A man such as Monet could never be satisfied with this, and his ingenuity in the arts set him on a path to find his own artistic expression. He was led to en Plein air, or Plein air painting, where he conducted his painting outside in nature, taking in the heat from the sun and the cool of nature.
Monet sought to develop his own style, unhindered by the conventional forms of painting learned under Gleyre. Plein air painting had its risks, however. A stray discus hit his leg, injuring him, and putting him out of action.
The artist’s work reflected his personality as well as reflected the natural world around him. He was able to lace the works with his own unique style and hence is a part of the story of Claude Monet
While studying in Paris, his attractiveness and his stylish clothing naturally drew in female models, who were interested in him.
The artist is quoted as saying, “I only sleep with duchesses or maids. Preferably duchesses’ maids. Anything in between turns me right off.” The interest in him was not often returned.
Many of the works produced by Monet focused on the use of haystacks. In the year 1890, he utilized the haystacks in a field to capture the ideas of light and atmosphere. He has produced haystacks encapsulated in the pale wintry light, the fogs of springtime and haystacks shining in beautiful summer sunsets.
Monet had a talent for capturing the seasons in his works, and when he exhibited these paintings in 1891, the paintings swept Monet’s viewers up into his works, giving many a sense of awe.
Another series of works, The Water Lily Pond Painting, resulted in around twenty-five finished paintings.
The artist painted the scene at a variety of times and seasons, capturing the unique views of the scene at various times of the year.
These paintings were works that gave the artist critical acclaim and were remember well beyond his demise.
Due to the nature of these paintings, Monet was said to have carried multiple canvasses around. He would write the time of the day on the back, to best keep track of the day.
This master Impressionist needed to keep track of the time and place, so he could best account for the light of sunrise and sunset, the heat of the summer sunlight, the oranges and fallen leaves of autumn, and the fresh grass and flowers of springtime.
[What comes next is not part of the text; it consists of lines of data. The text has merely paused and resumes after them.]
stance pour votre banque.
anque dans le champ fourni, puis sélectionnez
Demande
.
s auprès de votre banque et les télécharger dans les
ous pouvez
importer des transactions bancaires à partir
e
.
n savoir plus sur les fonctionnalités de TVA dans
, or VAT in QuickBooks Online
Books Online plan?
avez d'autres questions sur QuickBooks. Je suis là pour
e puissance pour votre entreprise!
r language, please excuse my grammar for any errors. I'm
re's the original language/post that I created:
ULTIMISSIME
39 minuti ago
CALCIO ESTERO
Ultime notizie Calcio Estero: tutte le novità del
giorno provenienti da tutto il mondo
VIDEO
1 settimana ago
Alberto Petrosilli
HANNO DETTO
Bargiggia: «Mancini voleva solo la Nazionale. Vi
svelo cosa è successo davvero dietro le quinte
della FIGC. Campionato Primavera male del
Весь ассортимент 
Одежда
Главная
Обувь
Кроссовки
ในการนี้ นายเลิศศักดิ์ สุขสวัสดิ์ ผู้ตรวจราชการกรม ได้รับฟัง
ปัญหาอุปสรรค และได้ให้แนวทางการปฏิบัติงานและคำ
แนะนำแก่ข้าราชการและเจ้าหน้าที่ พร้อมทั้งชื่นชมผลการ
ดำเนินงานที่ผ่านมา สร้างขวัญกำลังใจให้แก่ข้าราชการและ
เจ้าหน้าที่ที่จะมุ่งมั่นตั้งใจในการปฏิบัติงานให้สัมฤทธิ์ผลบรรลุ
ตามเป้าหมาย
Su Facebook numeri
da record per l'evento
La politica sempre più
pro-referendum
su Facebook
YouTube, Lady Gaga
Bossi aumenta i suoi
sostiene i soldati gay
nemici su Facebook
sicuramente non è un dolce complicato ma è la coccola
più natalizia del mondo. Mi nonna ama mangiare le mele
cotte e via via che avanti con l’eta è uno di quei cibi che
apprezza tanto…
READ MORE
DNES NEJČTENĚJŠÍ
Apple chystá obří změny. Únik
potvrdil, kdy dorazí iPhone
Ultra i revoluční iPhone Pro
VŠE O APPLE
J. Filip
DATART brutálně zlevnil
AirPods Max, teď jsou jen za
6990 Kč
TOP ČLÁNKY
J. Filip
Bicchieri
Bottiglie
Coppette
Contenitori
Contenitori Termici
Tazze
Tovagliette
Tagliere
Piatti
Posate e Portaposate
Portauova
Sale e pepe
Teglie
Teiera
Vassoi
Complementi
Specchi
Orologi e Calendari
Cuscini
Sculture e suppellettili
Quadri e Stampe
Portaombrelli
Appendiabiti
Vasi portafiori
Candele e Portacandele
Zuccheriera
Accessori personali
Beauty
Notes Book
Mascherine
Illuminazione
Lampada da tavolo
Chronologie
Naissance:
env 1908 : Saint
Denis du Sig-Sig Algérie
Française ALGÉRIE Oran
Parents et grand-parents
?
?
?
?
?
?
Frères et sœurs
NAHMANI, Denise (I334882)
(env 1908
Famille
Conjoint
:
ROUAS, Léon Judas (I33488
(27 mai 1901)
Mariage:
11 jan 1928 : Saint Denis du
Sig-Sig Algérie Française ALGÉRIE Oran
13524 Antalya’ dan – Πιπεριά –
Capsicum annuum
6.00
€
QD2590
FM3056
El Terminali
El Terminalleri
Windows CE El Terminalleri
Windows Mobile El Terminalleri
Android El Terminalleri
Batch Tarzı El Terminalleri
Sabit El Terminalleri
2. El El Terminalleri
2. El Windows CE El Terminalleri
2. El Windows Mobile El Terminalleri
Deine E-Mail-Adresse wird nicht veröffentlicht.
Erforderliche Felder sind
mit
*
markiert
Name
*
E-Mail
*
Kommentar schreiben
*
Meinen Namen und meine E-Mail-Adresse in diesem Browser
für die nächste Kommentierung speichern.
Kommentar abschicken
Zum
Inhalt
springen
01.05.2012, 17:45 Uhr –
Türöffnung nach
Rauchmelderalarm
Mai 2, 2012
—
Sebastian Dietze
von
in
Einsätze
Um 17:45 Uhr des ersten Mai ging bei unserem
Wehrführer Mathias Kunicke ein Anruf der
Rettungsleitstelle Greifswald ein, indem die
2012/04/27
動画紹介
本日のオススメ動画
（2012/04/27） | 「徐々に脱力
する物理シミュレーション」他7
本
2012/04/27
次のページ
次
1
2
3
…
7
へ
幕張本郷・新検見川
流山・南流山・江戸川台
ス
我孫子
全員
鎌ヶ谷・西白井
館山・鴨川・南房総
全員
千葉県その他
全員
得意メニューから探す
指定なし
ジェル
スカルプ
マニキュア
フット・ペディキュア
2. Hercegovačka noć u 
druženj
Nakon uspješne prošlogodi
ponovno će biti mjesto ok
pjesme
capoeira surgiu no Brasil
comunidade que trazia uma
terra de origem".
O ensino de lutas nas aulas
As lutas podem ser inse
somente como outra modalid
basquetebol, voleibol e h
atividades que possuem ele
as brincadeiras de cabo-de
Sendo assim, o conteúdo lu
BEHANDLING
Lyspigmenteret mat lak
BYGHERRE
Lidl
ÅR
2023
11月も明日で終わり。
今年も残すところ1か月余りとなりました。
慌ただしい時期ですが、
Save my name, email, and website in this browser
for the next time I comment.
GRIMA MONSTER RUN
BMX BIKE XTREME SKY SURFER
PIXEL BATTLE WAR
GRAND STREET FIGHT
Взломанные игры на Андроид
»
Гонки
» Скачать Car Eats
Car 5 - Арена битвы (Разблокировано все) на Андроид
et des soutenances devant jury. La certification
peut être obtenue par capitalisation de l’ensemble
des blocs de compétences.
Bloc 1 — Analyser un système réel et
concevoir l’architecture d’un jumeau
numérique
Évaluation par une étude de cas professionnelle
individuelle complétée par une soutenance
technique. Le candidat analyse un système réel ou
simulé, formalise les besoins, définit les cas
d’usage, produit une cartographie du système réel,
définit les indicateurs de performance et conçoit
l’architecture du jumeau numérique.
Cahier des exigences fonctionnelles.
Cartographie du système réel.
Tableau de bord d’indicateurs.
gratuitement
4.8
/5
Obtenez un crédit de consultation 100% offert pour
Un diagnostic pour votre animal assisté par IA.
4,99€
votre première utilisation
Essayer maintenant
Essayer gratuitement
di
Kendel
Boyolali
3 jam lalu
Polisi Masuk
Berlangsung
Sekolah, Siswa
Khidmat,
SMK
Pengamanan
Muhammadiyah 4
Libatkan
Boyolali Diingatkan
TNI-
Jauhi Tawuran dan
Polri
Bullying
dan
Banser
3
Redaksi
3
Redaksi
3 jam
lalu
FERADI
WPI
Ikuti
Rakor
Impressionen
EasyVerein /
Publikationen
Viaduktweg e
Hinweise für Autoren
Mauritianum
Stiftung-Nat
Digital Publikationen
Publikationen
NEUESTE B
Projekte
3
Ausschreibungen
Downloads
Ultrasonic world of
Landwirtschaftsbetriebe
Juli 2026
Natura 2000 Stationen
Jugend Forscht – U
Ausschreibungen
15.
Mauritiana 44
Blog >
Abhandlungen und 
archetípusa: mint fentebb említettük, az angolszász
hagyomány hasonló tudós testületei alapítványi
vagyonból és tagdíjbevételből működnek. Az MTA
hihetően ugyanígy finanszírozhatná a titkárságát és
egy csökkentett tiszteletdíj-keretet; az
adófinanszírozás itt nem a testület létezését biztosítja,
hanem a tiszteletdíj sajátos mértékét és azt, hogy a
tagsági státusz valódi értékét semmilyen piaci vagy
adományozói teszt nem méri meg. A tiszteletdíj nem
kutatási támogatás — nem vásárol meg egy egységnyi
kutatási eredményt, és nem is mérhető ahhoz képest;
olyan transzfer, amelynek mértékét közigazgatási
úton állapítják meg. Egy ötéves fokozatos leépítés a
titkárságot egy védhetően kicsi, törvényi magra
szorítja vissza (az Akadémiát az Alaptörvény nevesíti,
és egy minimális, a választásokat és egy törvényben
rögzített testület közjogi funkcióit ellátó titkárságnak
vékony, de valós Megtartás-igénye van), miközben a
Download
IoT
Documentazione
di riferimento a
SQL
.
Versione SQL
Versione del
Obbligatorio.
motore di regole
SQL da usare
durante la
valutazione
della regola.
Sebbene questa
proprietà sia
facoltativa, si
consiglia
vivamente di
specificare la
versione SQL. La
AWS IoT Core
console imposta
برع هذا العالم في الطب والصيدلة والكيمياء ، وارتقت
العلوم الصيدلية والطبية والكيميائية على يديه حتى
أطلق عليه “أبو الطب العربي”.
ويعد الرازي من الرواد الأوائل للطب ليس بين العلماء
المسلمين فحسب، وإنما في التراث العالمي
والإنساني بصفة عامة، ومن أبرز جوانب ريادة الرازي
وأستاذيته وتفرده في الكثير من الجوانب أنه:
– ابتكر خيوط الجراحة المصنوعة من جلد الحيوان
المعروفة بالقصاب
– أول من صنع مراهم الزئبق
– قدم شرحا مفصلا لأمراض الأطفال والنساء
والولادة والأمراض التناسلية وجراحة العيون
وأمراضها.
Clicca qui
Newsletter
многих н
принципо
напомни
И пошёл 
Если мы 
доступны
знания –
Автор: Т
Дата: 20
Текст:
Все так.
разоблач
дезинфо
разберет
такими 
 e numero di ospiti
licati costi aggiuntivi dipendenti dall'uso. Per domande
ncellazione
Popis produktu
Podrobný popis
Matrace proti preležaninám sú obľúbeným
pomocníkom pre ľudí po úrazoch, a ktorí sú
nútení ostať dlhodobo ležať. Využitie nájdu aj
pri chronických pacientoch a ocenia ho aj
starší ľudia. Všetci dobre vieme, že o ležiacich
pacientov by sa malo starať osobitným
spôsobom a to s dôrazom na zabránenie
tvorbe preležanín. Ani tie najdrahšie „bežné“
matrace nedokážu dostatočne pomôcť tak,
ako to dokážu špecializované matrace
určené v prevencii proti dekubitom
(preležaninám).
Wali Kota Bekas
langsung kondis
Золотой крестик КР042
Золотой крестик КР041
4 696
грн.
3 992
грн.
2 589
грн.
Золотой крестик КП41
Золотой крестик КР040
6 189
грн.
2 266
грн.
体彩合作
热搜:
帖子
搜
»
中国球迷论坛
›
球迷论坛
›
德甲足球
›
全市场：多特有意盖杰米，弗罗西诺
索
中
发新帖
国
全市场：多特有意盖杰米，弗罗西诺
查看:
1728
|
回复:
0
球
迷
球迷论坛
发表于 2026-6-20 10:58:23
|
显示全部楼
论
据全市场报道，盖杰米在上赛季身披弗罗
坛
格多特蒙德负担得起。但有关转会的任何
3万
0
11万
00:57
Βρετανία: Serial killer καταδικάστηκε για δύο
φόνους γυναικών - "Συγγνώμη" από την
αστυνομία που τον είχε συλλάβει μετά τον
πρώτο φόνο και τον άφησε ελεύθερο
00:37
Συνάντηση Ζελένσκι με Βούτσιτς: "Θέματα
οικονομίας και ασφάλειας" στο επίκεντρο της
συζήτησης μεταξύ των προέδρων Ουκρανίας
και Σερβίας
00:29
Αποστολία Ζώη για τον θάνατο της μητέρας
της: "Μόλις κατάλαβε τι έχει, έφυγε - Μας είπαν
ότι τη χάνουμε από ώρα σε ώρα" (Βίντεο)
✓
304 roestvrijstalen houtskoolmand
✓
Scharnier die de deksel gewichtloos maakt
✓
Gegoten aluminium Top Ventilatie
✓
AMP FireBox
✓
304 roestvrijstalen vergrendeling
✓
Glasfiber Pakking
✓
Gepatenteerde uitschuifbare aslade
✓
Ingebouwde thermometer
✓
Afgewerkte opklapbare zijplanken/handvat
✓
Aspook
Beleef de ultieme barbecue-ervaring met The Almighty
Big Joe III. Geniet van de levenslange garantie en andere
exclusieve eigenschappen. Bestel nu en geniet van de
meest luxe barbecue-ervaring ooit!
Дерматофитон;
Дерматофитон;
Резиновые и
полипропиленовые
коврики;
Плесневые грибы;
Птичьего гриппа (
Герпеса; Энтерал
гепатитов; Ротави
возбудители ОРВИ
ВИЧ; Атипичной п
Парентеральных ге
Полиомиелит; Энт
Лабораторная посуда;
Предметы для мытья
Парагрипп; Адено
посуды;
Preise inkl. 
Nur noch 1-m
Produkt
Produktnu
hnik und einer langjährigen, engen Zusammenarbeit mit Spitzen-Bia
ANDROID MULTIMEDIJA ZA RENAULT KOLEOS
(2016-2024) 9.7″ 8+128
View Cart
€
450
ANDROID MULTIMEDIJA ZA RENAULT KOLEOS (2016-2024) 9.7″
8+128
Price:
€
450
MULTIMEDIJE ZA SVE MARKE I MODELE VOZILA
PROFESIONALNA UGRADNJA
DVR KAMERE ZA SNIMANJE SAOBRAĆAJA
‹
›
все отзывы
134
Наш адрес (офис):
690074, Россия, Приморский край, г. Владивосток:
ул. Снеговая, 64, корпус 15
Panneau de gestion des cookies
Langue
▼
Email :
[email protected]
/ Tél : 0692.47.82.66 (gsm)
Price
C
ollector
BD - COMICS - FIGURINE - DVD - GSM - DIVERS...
Many artists seek to give their paintings a title… not Monet.
It begs the question:
Are titles a necessity for artwork?
Can paintings without a title become real hits and survive the ravages of time?
Many of his contemporaries in the 19th century were unappreciative and unimpressed by Monet’s lack of titling.
Titles such as “View of the village” left many scratching their heads, such as the likes of Edmond Renoir, the brother of the famous artist Pierre-Auguste Renoir. In his mind, it was a problem.
As Edmond prepared a catalog for an art exhibit of avant-garde art in 1874, Monet was asked a question. “What do we call this painting of a sunrise?”
“Just call it an impression.”
Impression, Sunrise is the name recorded for that painting, simplistic and concise, something which even his critics joked about.
Another critic, Louis Leroy, suggested that even wallpaper in its basic state is more finished than this work.
Another artwork, Woman with a Parasol, was mocked for its style.
Many of his critics suggested the works he produced lacked the detail and style of other paintings, others suggesting his works resembled already finished paintings.
Unfazed, Money continued working in Impressionism and sought to capture the subjects in the instant in time he observed them.
What’s most clear in the story of Claude Monet is that he is an artist who was most passionate about capturing the beautiful French countryside.
The artist painted the same scene many times over the seasons to better capture the changes in light and the passage of time and season. Even before the invention of the camera, Monet captured nature all around him, experimenting in his art with the light and shadow of the time.
Although he had noisy critics accusing him of repetition, he found a unique routine with his art which allowed him to experiment in ways other artists never did.
One thing is for sure: Monet’s artworks are so special that they do not require a title, as his critics surmised.
The beauty present in nature itself does all the work for him. The reasons behind why we make art is diverse, and often are interesting!